3 Benefits of Continuous Data
Consistent continuous data is a necessity for smarter operations and AI-powered automation.
Artificial Intelligence (AI) is rapidly becoming a routine aspect of business operations. A recent survey from Deloitte found 34% of respondents had already begun implementing AI systems to support intelligent automation, while 52% plan to implement these systems in the next three years. But implementing and operationalizing AI is often easier said than done, especially without continuous, reliable data about your operations.
AI and machine learning (ML) systems depend on data to deliver results. For organizations with large facilities, remote sites, or hundreds or even thousands of assets, collecting high-frequency, structured data that AI can use to generate actionable insights is a challenge. One survey from the National Association of Manufacturers found that 58% of respondents reported only a moderate ability to collect meaningful data for their business needs.

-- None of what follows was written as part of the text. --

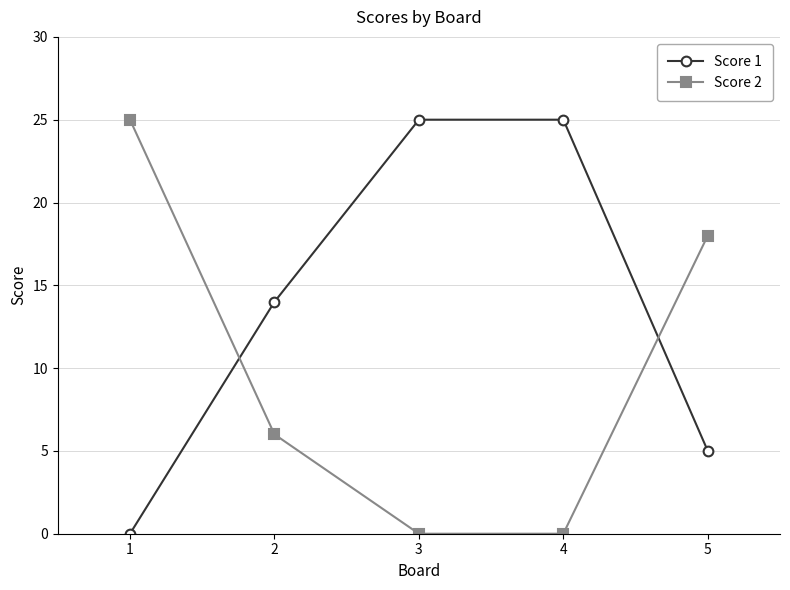

What is the total value across all series at 4?

25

Continuous operational data capture is crucial to your AI program from implementation to routine use. How do you overcome the existing obstacles to reliable, continuous data to reap the full benefits of AI?
OVERCOMING THE DATA GAP
Manual scans or inspections are typically resource intensive, conducted infrequently, and reliant on an individual’s knowledge and experience to flag issues. On the other hand, fixed IIoT sensors offer ongoing structured data, but they are expensive, have limited perspective, and are difficult to adapt when circumstances change.

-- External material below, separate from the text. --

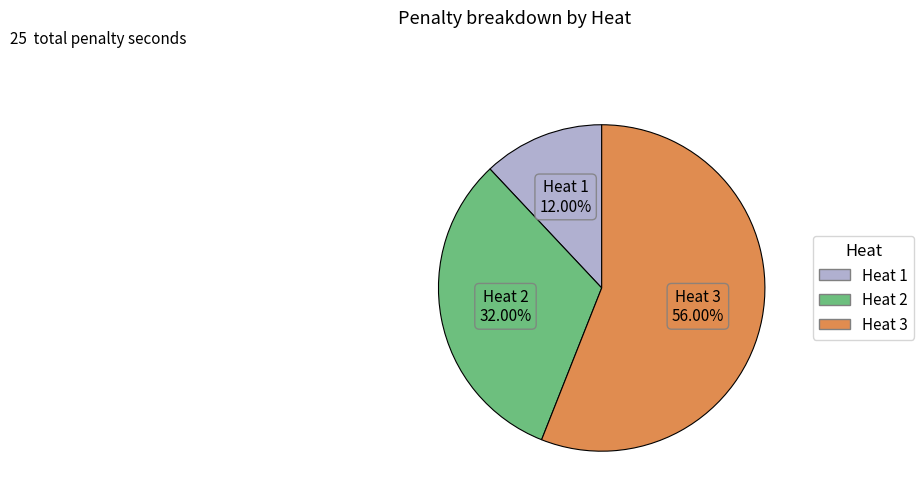

To the nearest percent, what portion does Heat 2 represent?

32%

Agile mobile robots equipped with custom payloads offer the best of both worlds: autonomously capturing the data that matters most for your operations and interfacing directly with your existing software solutions to process data on the edge. This dynamic approach to data helps overcome gaps and unlock the full benefit of AI.

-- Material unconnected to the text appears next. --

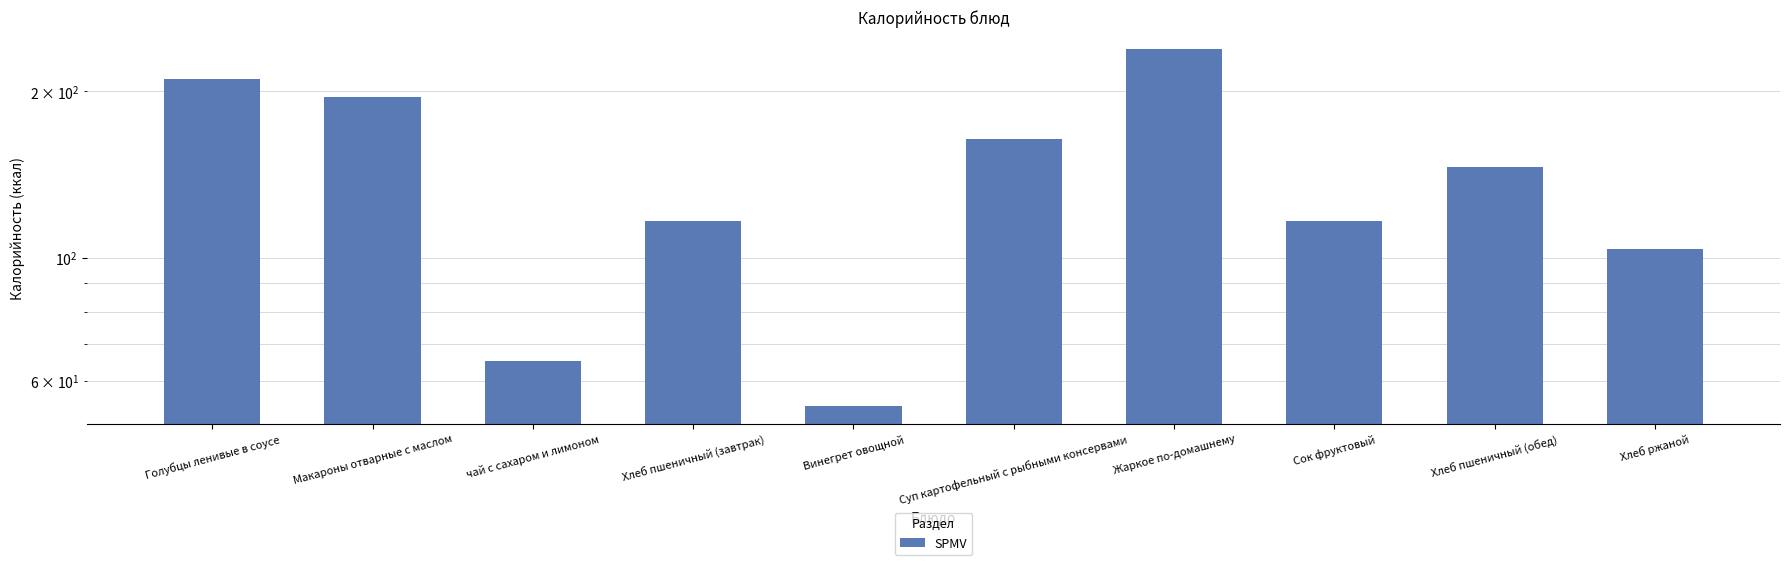

What is the difference between the values at Винегрет овощной and Хлеб ржаной?

50.0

START WITH ACCURATE MODELS
The first major benefit of continuous data capture is in starting with an accurate, well-trained model. Implementing an AI system requires a lot of data up front: building and training a computer vision or anomaly detection model takes a large baseline data set. In order to identify an abnormal input, the system needs to know what normal looks like.
For example, imagine you want to use computer vision to automate gauge reading. Images taken at different times of day or in different lighting could result in false positives or other noise. Rather than cobbling together legacy data or wasting hours on manually capturing hundreds or thousands of new images, you could automate the process. Plan a route through your facility to take a picture of each gauge; the robot can then repeat this mission as frequently as needed to get a representative data set. This continuous, dynamic approach speeds up the time it takes to assemble your data set, and offers a more comprehensive sample, ultimately resulting in more accurate results down the line.
GENERATE MORE RELIABLE INSIGHTS
Whether you build your own AI model or integrate one off-the-shelf, you still need to feed frequent, high-quality data into the system. Variations in the data captured—for example, it’s difficult for a person to take a photo at exactly the same spot and angle every day—or missing data due to a lack of coverage from fixed sensors reduce the overall reliability of the system.
Deploying a robot on regular autonomous rounds of your facility—gathering data on equipment and assets routinely and reliably—helps ensure that your computer vision or enterprise asset management (EAM) system is always running off up-to-date information. Additionally, mission scheduling enables you to collect data around the clock to avoid surprises during off hours and maximize productivity during core hours.
MAKE BETTER DECISIONS
More data—and more accurate data—means it’s easier to make data-driven decisions, minimizing the risk of unplanned delays or downtime. At the same time, automated sensing frees up your teams from taking tedious, time-consuming scans. People shouldn’t be feeding data into the system; they should be making decisions and putting the insights surfaced into action.
A continuous stream of accurate data feeding your existing software systems makes it easy to identify issues before they escalate. You are able to automate alerts and work orders to act on the insights surfaced, ensuring operators and maintenance teams can easily prioritize their response and act with all the details. Perform maintenance when needed, minimize downtime, and maximize the efficiency of your site and team.